◆ TEKS YANG DIKAJI
A.
Sunan Kudus
- Jati Diri dan Nasab Sunan Kudus
Nama Ja'far
Shadiq diambil dari nama datuknya yang bernama Ja'far ash-Shadiq bin Muhammad al-Baqir bin Ali bin Husain bin Ali bin Abi Thalib yang
beristerikan Fatimah az-Zahra binti Muhammad.
Sunan Kudus sejatinya bukanlah asli penduduk Kudus, ia berasal dan lahir di
Al-Quds negara Palestina. Kemudian bersama kakek, ayah dan kerabatnya berhijrah
ke Tanah Jawa.
Sunan Kudus adalah putra Sunan Ngudung atau Raden
Usman Haji, dengan Syarifah Ruhil atau Dewi Ruhil yang bergelar Nyai Anom
Manyuran binti Nyai Ageng Melaka binti Sunan Ampel. Sunan Kudus adalah
keturunan ke-24 dari Nabi Muhammad. Sunan Kudus bin Sunan Ngudung bin Fadhal
Ali Murtadha bin Ibrahim Zainuddin Al-Akbar bin Jamaluddin Al-Husain bin Ahmad
Jalaluddin bin Abdillah bin Abdul Malik Azmatkhan bin Alwi Ammil Faqih bin
Muhammad Shahib Mirbath bin Ali Khali’ Qasam bin Alwi bin Muhammad bin Alwi bin
Ubaidillah bin Ahmad Al-Muhajir bin Isa bin Muhammad bin Ali Al-Uraidhi bin
Ja’far Shadiq bin Muhammad Al-Baqir bin Ali Zainal Abidin bin Al-Husain bin
Sayyidah Fathimah Az-Zahra binti Nabi Muhammad Rasulullah.
Babad Tanah Jawi
(selanjutnya disebut BTJ) adalah terjemahan dari Punika Serat Babad Tanah Jawi
Wiwit Saking Nabi Adam Doemoegiing Taoen 1647 yang disusun oleh W. L. Olthof di
Leiden, Belanda, pada tahun 1941. Seperti pada pengertian babad pada umumnya, di
sini terdapat cerita-cerita tentang pendirian sebuah negara (kerajaan) dan
peristiwa-peristiwa yang terjadi di seputar kerajaan tersebut.
“…Orang di tanah
Jawa taat serta menganut agama Islam. Mereka bermusyawarah akan mendirikan
masjid di Demak. Para wali saling berbagi tugas, semua sudah siap sedia. Hanya
Sunan Kali Jaga yang masih ketinggalan, bagian garapannya belum berbentuk,
sebab sedang tirakat di Pamantingan. Sekembalinya ke Demak, masjid sudah akan
didirikan. Sunan Kali Jaga segera mengumpulkan sisa-sisa kayu bekas sudah
menjadi tiang.Pagi harinya tanggal 1 bulan Dulkangidah masjid didirikan dengan
sengkalan tahun 1428. Kiblat di masjid searah dengan ka’bah di Mekkah.
Penghulunya Sunan Kudus. Setelah beberapa Jumat berdirinya masjid tadi, ketika para
wali sedang berdzikir bersama di masjid itu, Sunan Kudus duduk khusuk
bertafakur di bawah beduk, tiba-tiba ada bungkusan jatuh dari atas-buku kulit
kambing, di dalamnya ada sajadah serta selendang Kanjeng Rasul.”

◆ TINDAKAN YANG DIPERLUKAN
• a. Periksa apakah tiap pernyataan di bawah ini sesuai dengan teks tentang Sunan Kudus di atas, lalu jawab ya atau tidak dengan menyertakan kutipan kata-kata teks yang menentukan jawaban itu.
(i) Sunan Kudus adalah penduduk asli Kudus.
(ii) Sunan Kudus adalah keturunan ke-24 dari Nabi Muhammad.
(iii) Penghulu masjid di Demak adalah Sunan Kali Jaga.
• b. Jawablah pertanyaan berikut berdasarkan teks tentang Sunan Kudus di atas.
(i) Siapa ayah Sunan Kudus?
(ii) Di mana Sunan Kali Jaga sedang tirakat?
(iii) Apa yang ada di dalam bungkusan yang jatuh di dekat Sunan Kudus?

◆ CUPLIKAN DATA

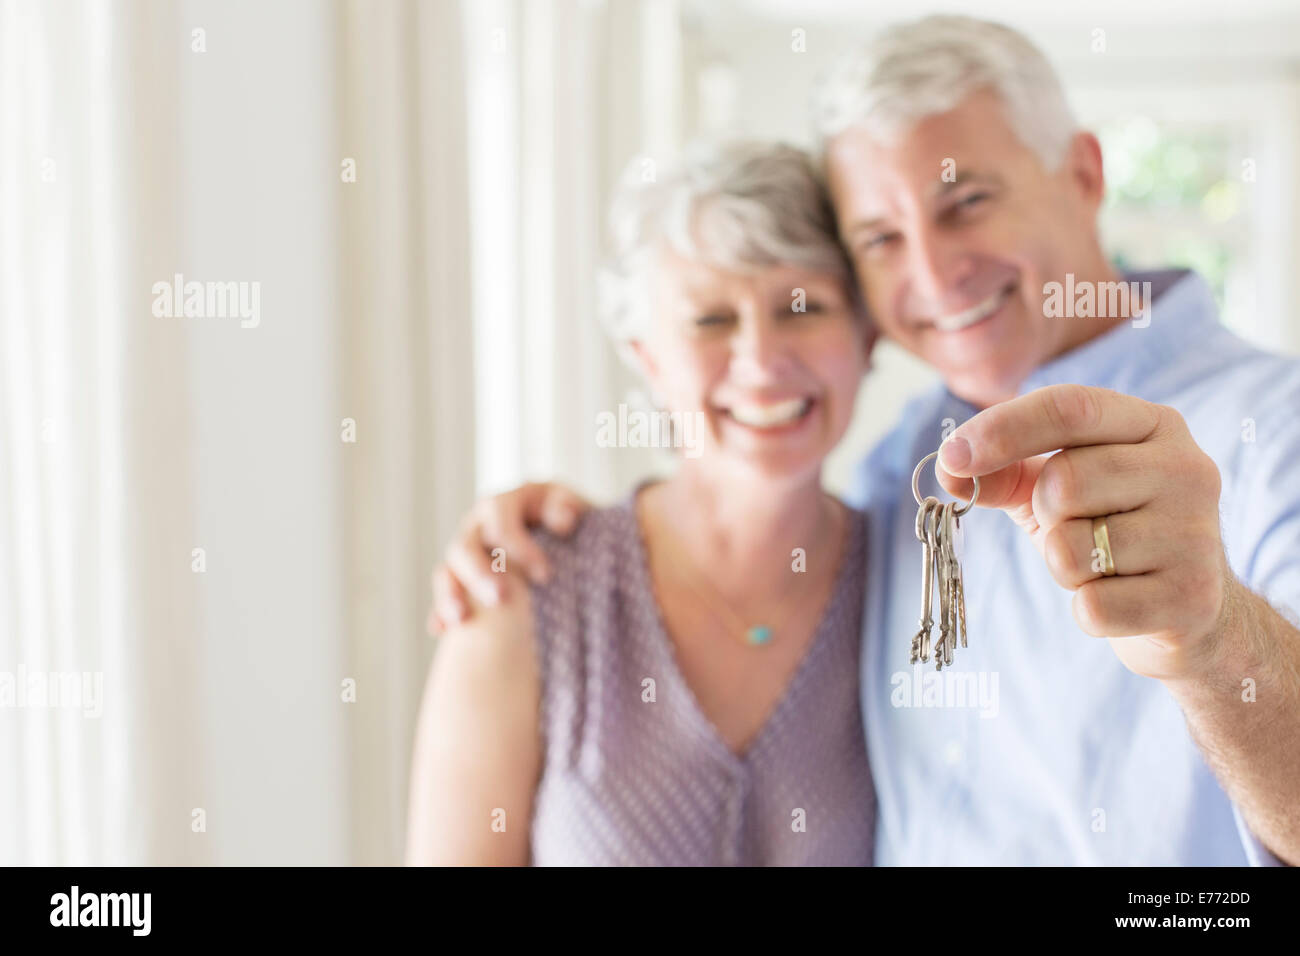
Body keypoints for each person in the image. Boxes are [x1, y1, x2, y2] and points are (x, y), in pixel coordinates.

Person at [431, 15, 1300, 865]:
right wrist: (533, 526)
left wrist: (1220, 638)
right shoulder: (909, 469)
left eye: (967, 202)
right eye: (881, 239)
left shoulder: (1276, 429)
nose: (930, 274)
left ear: (1083, 170)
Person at [407, 141, 877, 865]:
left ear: (866, 337)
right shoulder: (525, 594)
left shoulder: (915, 586)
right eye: (710, 320)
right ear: (647, 356)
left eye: (803, 307)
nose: (761, 360)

◆ DAFTAR JAWABAN
• a.
(i) Tidak: "Sunan Kudus sejatinya bukanlah asli penduduk Kudus"
(ii) Ya: "Sunan Kudus adalah keturunan ke-24 dari Nabi Muhammad."
(iii) Tidak: "Penghulunya Sunan Kudus."

• b.
(i) Sunan Ngudung atau Raden Usman Haji.
(ii) Di Pamantingan.
(iii) Sajadah serta selendang Kanjeng Rasul.